Noord-Koreanen zijn "uitgeput door sancties". Vanwege de voedselnood in het land wordt het leven steeds moeilijker, waardoor aan ondervoeding gerelateerde ziekten endemisch zijn. Dat stelt pater Gerard Hammond, regionale overste van de Maryknoll-missionarissen (MM) in Korea. De 85-jarige priester is lid van de Eugene Bell Foundation (EBF), een christelijke stichting die tuberculosepatiënten in Noord-Korea helpt.
Op 17 mei meldden Noord-Koreaanse staatsmedia dat de regenval in het land op het laagste punt in meer dan 100 jaar was. Tussen januari en 15 mei viel er slechts 56,3 millimeter regen of sneeuw. De aanhoudende droogte verergert het voedseltekort voor de bevolking. Gezien de situatie maakt buurland Zuid-Korea plannen voor voedselhulp, dat ondanks vastgelopen gesprekken met Pyongyang over diens recente raketproeven.

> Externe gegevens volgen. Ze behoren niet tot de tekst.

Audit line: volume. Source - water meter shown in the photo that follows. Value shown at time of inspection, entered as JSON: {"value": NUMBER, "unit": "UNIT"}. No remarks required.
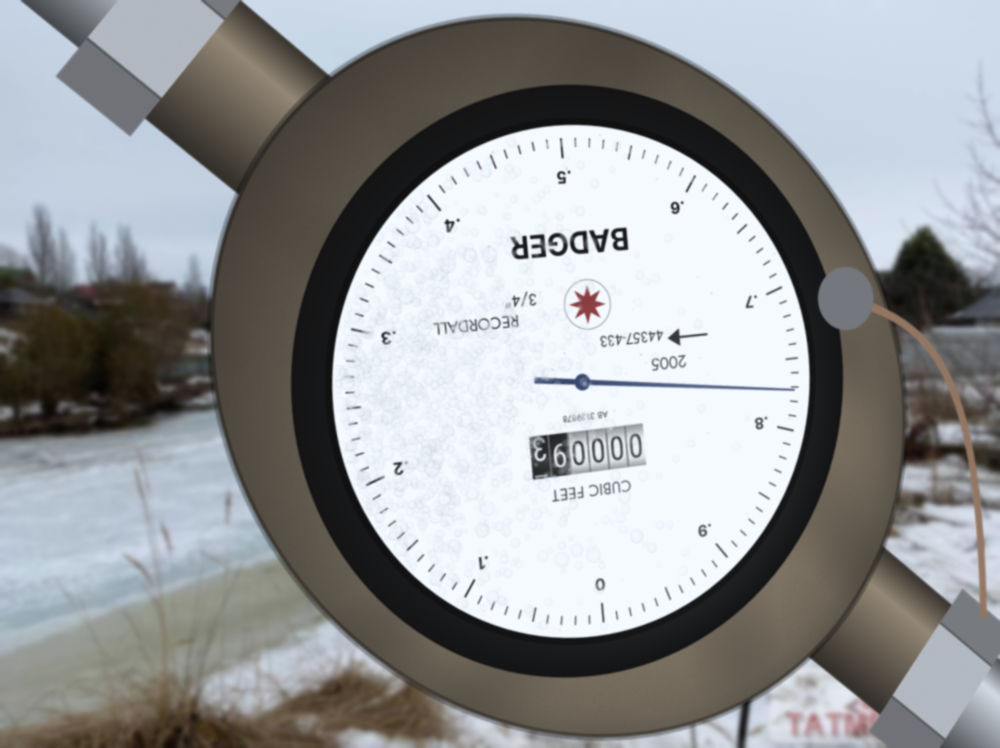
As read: {"value": 92.77, "unit": "ft³"}
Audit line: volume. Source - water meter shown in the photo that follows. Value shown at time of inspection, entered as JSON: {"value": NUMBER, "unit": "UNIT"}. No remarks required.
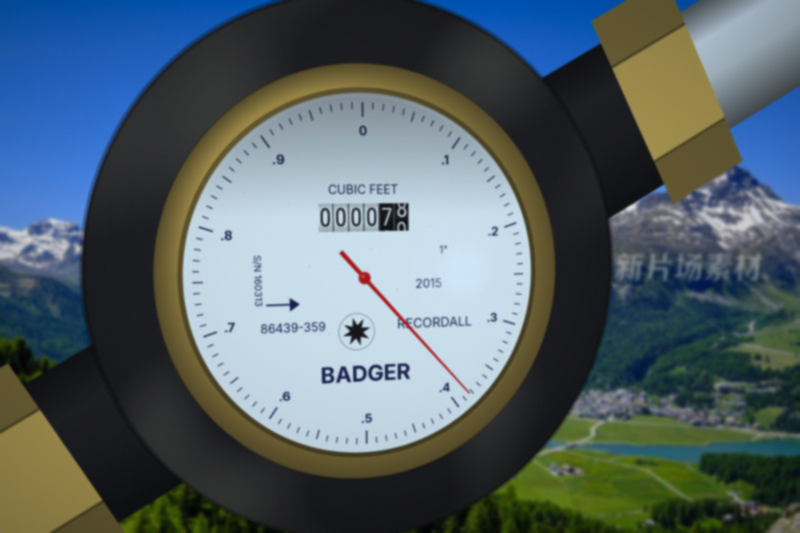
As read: {"value": 78.38, "unit": "ft³"}
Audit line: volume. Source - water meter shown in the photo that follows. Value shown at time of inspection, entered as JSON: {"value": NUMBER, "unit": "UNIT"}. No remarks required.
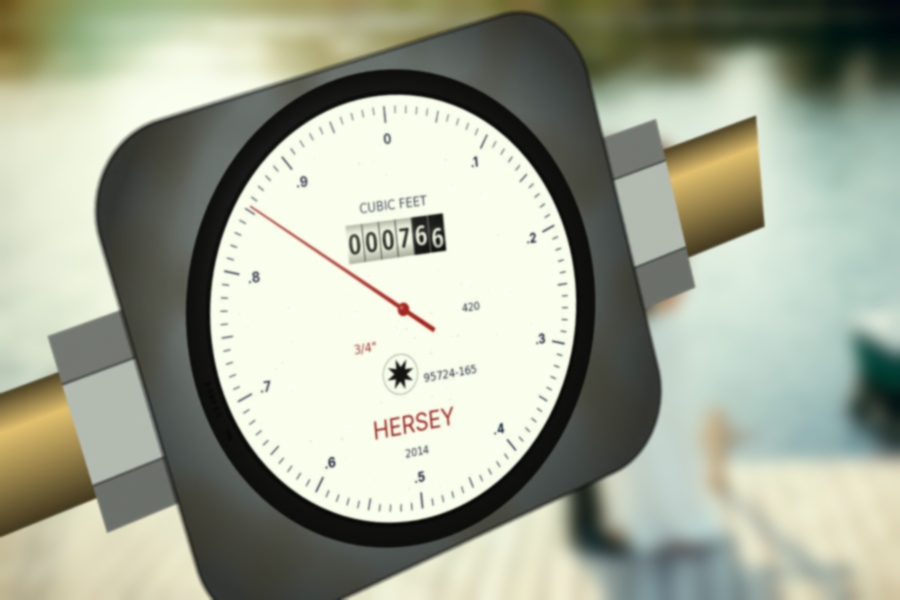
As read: {"value": 765.85, "unit": "ft³"}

Begin mei schatte het Wereldvoedselprogramma dat Noord-Korea zijn grootste voedseltekort kent sinds 2008-2009. Ongeveer 10,1 miljoen mensen, zo’n 40 procent van de bevolking, hebben dringend voedselhulp nodig. "In Zuid-Korea is een debat gaande over het al dan niet sturen van humanitaire hulp naar het noorden," aldus pater Hammond. "Het land is verdeeld: sommigen zijn ervan overtuigd dat Pyongyang voedsel, zoals rijst, doorverkoopt. Naar mijn mening is dit mogelijk, maar er is meer medeleven nodig. We moeten een risico nemen. Elke keer dat we Noord-Korea bezoeken, zijn er meer ziektegevallen. Resistente tuberculose gedijt door ondervoeding."

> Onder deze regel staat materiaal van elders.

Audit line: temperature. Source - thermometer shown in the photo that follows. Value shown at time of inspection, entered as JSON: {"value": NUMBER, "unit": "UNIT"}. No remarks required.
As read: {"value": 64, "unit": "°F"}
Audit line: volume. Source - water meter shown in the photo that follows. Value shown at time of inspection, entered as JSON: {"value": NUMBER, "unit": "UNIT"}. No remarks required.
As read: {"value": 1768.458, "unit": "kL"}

Tijdens het bezoek aan Noord-Korea bezocht de pater diverse regio’s. "Zelfs aan de westkust van het land, dat beter af is, is de situatie heel moeilijk. Langs de oostkust is het nog erger. Natuurlijk zijn bewoners van de hoofdstad een uitzondering.” Omdat het zaaiseizoen is begonnen, werken veel boeren in het veld. "Ze bewerken elke vierkante centimeter land om het best mogelijke gewas te krijgen, maar er zijn af en toe hongersnoden geweest en dit is duidelijk zichtbaar op het platteland. Gewone mensen lijden veel onder de sancties, ze spannen hun buikriemen aan en hebben rijst nodig.”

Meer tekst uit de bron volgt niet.